Gigya originally had its start as a “social” log-in platform in which it helped online properties manage customer profiles as linked with their profiles on sites like Facebook. But a few years ago, the company started to widen out its view of the purpose of identity management and how it can be used for a wider set of customer management features for e-commerce and other sites.
“We actually think that there’s quite a bit of a transformation happening,” Patrick Salyer told TechCrunch in 2014. “We’re coming from this phase where third-party identities were about social logins, but we’re seeing that the very definition of identity is changing… to include payment, security, even leveraging hardware. In this new world, who are the players that matter? In addition to Facebook, it’s Amazon, it’s PayPal.”
That pivot was a smart move: online security is an issue that has blown up because of a number of high-profile breaches, the trend of moving more services to the cloud, and the growing sophistication of malicious hackers.
With that, we’ve seen a rush of interest in better and more water-tight identity management.

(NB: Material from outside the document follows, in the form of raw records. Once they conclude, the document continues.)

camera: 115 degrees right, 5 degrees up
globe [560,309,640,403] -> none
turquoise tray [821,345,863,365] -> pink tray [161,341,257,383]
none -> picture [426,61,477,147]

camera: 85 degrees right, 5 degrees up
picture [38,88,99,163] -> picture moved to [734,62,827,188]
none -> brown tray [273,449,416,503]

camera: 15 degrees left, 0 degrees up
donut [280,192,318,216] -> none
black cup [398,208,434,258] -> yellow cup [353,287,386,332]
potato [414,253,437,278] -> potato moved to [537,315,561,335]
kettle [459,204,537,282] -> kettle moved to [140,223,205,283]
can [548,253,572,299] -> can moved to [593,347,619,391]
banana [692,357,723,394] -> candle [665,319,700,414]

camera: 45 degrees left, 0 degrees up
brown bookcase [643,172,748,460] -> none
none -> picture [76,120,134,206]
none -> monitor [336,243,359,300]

E-commerce companies — working as they do in transactions and consumer trust — stand to lose the most of all verticals online.
Combined with that, they are simply trying to create better and more intelligent identity management systems to make their user experiences more user-friendly. Gigya itself has not been immune to some of those issues: the company’s platform was used as a backdoor by the Syrian Electronic Army back in 2014 to hack websites (the vulnerability was subsequently repaired).
Another significant detail in Gigya’s current offering is that its product — which it sells as “registration-as-a-service” — offers localization features, which is important in e-commerce as different regions have specific compliance requirements and regulations, both in terms of where data is housed and in areas of data protection.
“Combining the data matching and enrichment capabilities of SAP Hybris Profile with Gigya’s consent-based identity data and access management platform will allow us to identify consumers across channels and offer a robust single consumer profile,” said Salyer in a statement.
“This is a vital step for digitalizing businesses because companies need to be able to draw accurate conclusions seamlessly across all channels, including web, mobile, in-store or connected devices, and the Internet of Things, as well as collect data about consumer preferences. Together we are well positioned to drive more effective marketing, sales and service through data, while the customer stays in control of how much data is shared.”
Gigya has 300 employees, all of whom will be coming over in the deal, which is expected to close in the fourth quarter of 2017.